Pekerjaan itu dilakukan di bawah kolong rumah panggung–sekitar 50 meter dari bibir pantai. Sementara desiran ombak laut tak pernah berhenti mengiringi tiupan angin sepoi-sepoi yang bersahabat di siang yang cerah itu.
Usai menyelesaikan tugasnya, tak lama kemudian lilitan bibit rumput laut itu dipikul dua pria kemudian dibawa ke laut untuk kemudian ”ditanam” dengan cara dibentang di permukaan laut sekitar seratus meter dari pantai.

Dari kejauhan tampak pelampung-pelampung dari botol berbahan pelastik mengapung diantara rumput laut yang sudah ditebar.
Menurut salah seorang petani rumput laut di Desa Lagaruda, Arsyad Duni (39), bibit yang sudah ”ditanam” itu menunggu waktu empat puluh hari untuk dipanen.
Dia mengaku sedikitnya ada tiga pengumpul di desa ini yang siap menadah hasil panen mereka sebelum sampai ke investor. Dalam kondisi normal, setahun petani bisa empat sampai lima kali panen.

Arsyad mengaku membeli bibit Rp 2500 per 1 kg. Namun harga itu impas jika dijual basah perkilogram. Dia baru mendapat untung jika rumput laut dijual dalam keadaan kering mencapai Rp 6.000 sampai Rp 7000 perkilogram.
”Dibanding menangkap ikan, keuntungan memang lebih besar di rumput laut. Apalagi jika harga lagi membaik,” kata Arsyad yang mengaku sudah delapan tahun bergelut sebagai petani rumput laut.
Lelaki itu kini menggantungkan hidup keluarganya pada ”emas hijau” ini ketimbang menangkap ikan di laut lepas yang katanya cukup berisiko.

Soal penghasilan, Arsyad mengungkapkan rata-rata sekali panen rumput laut dalam rentang 45 hari dia mengantongi keuntungan Rp 2.500.000. Namun demikian tidak jarang petani juga kesulitan modal karena bantuan yang mereka dapat sebagai konstribusi dinas kelautan setempat sebatas penyuluhan teknis budi daya, bantuan tali dan para-para untuk menjemur rumput laut.
”Padahal kami juga butuh modal untuk membeli bibit dan kebutuhan lain,” tuturnya.
Dalam 100 bentangan tali bibit yang ditebar bisa menghasilkan 400 kg sampai 1 ton rumput laut. Sedangkan untuk menghasilkan rumput laut kering berkualitas baik butuh 3 sampai 4 kali penjemuran diterik matahari.

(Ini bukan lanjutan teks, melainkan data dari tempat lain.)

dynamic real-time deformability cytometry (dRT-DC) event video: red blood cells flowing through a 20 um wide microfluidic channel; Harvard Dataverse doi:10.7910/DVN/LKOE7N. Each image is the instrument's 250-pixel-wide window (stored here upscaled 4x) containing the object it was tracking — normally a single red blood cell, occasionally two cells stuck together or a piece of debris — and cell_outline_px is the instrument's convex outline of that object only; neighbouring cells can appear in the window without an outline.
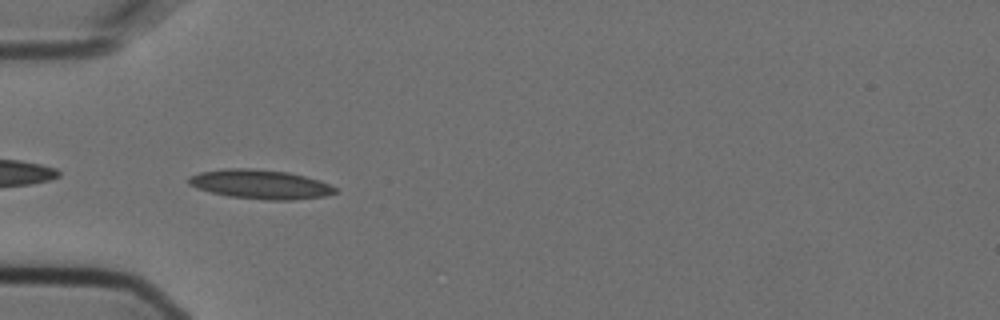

Umumnya rumput laut yang dikembangkan adalah jenis Lawi Lawi (Caulerpa sp) sebagai komoditas primadona baru masyarakat pesisir.
Lain lagi cerita Mirna (20) yang mewarisi pekerjaan orang tuanya sebagai pengumpul rumput laut di Desa Lagaruda. Sejak SMP wanita desa ini sudah membantu orang tuanya mulai dari mengikat bibit sampai menimbang rumput laut hasil panen yang dibawa petani untuk dijual.

Gmb 1 

Tentu saja bagi pengumpul tidak ada kamus rugi bagi mereka. Harga ditingkat petani akan lebih mahal dibanding di tingkat pabrik (investor) yang menadah hasil ”ijon” mereka. Apalagi jika mutu rumput laut dinilai berkualitas maka pihak perusahaan akan memberi nilai lebih.
Di Takalar, baru ada satu perusahaan yang menampung rumput laut hasil panen petani disana yakni PT Giwang. Namun menurut keterangan pihak Dinas Kelautan & Perikanan Takalar, perusahaan ini tidak terlibat langsung soal budidaya karena tidak mau menerima risiko. Pihak perusahaan hanya bersedia membeli rumput laut berkualitas yang sudah disortir atau dipilah. Karena itu baru 10 persen rumput laut yang diserap oleh perusahaan ini dari jumlah produksi yang ada di Takalar, padahal konstribusi rumput laut daerah ini untuk Provinsi Sulsel terbesar ketiga di Indonesia.
Rumput laut lawi-lawi menjadi menu sehari-hari warga di sini sebagai pengganti sayur dan dikomsumsi dalam kondisi segar bersama nasi dan ikan. Kini, lawi-lawi berpeluang untuk diekspor ke Korea dan Jepang, sebab mengandung jelly dan konon berkhasiat sebagai anti jamur, anti tumor, dan rematik atau bahan dasar kosmetik.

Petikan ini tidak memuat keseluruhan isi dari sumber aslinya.